Add-Migration Initialize
Update-Database
Tested on EFCore v2.1.0
Similarly for the dotnet ef CLI tool:
dotnet ef database update 0 [ --context dbcontextname ]
dotnet ef migrations add Initialize
dotnet ef database update
Single Liner to Drop, Create and Seed from Package Manager Console:
update-database -TargetMigration:0 | update-database -force
Kaboom.
How about ..
static void Main(string[] args)
{
Database.SetInitializer(new DropCreateDatabaseIfModelChanges<ExampleContext>());
// C
// o
// d
// i
// n
// g
}
I picked this up from Programming Entity Framework: Code First, Pg 28 First Edition.
dbctx.Database.EnsureDeleted();
dbctx.Database.EnsureCreated();
I am using .net Core 6 and this code is directly stripped out of the Program.cs
using Microsoft.EntityFrameworkCore;
namespace RandomProjectName
{
public class Program
{
public static async Task<int> Main(string[] args)
{
var connectionString = "Server=YourServerName;Database=YourDatabaseName;Integrated Security=True;";
var optionsBuilder = new DbContextOptionsBuilder<YourDataContext>();
optionsBuilder.UseSqlServer(connectionString);
var db = new YourDataContext(optionsBuilder.Options);
db.Database.EnsureDeleted();
db.Database.Migrate();
}
}
}
You should have at minimum initial migration for this to work.
There re many ways to drop a database or update existing database, simply you can switched to previous migrations.
dotnet ef database update previousMigraionName
But some databases have limitations like not allow to modify after create relationships, means you have not allow privileges to drop columns from ef core database providers but most of time in ef core drop database is allowed.so you can drop DB using drop command
and then you use previous migration again.
dotnet ef database drop
PMC command
PM> drop-database
OR you can do manually deleting database and do a migration.
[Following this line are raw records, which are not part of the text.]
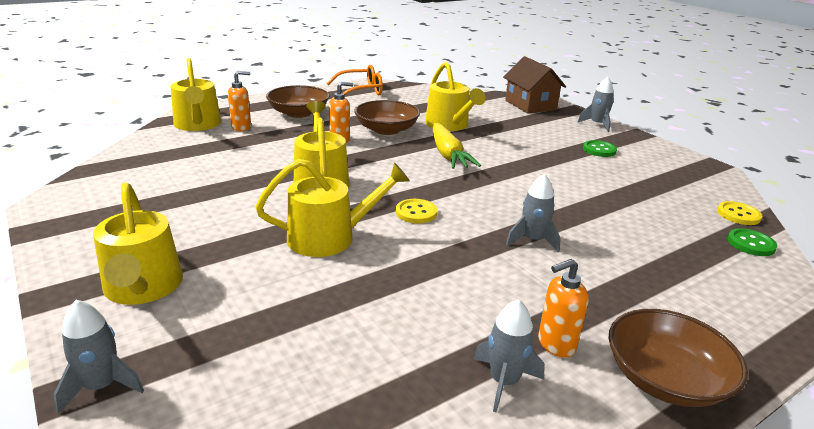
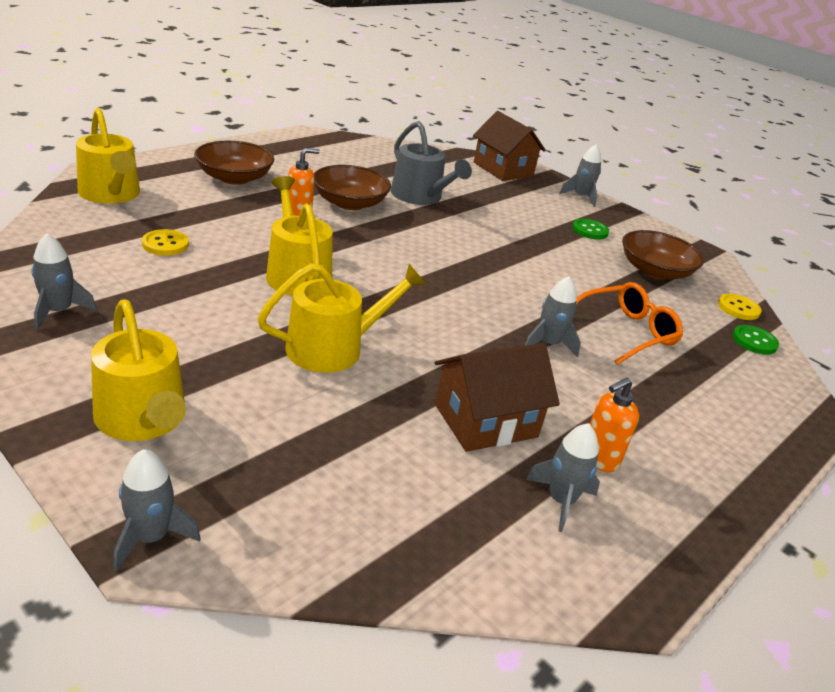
camera: 15 degrees left, 5 degrees up
orange soap dispenser [228,71,251,131] -> none
orange glasses [327,65,383,96] -> orange glasses moved to [576,282,683,365]
yellow button [396,199,437,224] -> yellow button moved to [142,229,189,256]
yellow watering can [425,62,486,131] -> grey watering can [391,121,472,205]
yellow carrot [433,123,481,169] -> none
brown bowl [609,309,748,407] -> brown bowl moved to [622,230,704,280]
none -> grey rocket [31,233,97,330]
none -> brown house [435,343,560,452]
If you created your database following this tutorial: https://msdn.microsoft.com/en-au/data/jj193542.aspx
... then this might work:
Delete all .mdf and .ldf files in your project directory
Go to View / SQL Server Object Explorer and delete the database from the (localdb)\v11.0 subnode. See also https://stackoverflow.com/a/15832184/2279059
Using EF6 with ASP.Net Core 5 I found these commands handy during first initialization of the database:
Remove-Migration -force; Add-Migration InitialMigration; Update-Database;
It removes the last migration (should be the only one), creates it again, then refreshes the database. You can thus type these three commands in one line into the Package Management Console after editing your DbContext and it'll update InitialMigration and database.
A little annoying is that it'll compile your project three times in a row but a least no further manual steps (like deleting the migration files) are necessary.
When you remove an entity you'll need to issue Remove-Database before updating. So the line becomes:
Remove-Migration -force; Add-Migration InitialMigration; Remove-Database; Update-Database;
Problematic here: You need to confirm removing the database + 4 rebuilds.
Take these steps:
Delete those object which should be deleted from the context // Dbset<Item> Items{get;set;}
and in Nuget Console run these commands
add-migration [contextName]
update-database -verbose
It will drop table(s) that not exist in Context, but already created in database
Let me help in updating the answers here since new users will find it useful.
I believe the aim is to delete the database itself and recreate it using EF Code First approach.
1.Open your project in Visual Studio using the ".sln" extention.
2.Select Server Explorer( it is oftentimes on the left)
3.Select SQL Server Object Explorer.
4.The database you want to delete would be listed under any of the localDB. Right-Click it and select delete.
Since this question is gonna be clicked some day by new EF Core users and I find the top answers somewhat unnecessarily destructive, I will show you a way to start "fresh". Beware, this deletes all of your data.
Delete all tables on your MS SQL server. Also delete the __EFMigrations table.
Type dotnet ef database update
EF Core will now recreate the database from zero up until your latest migration.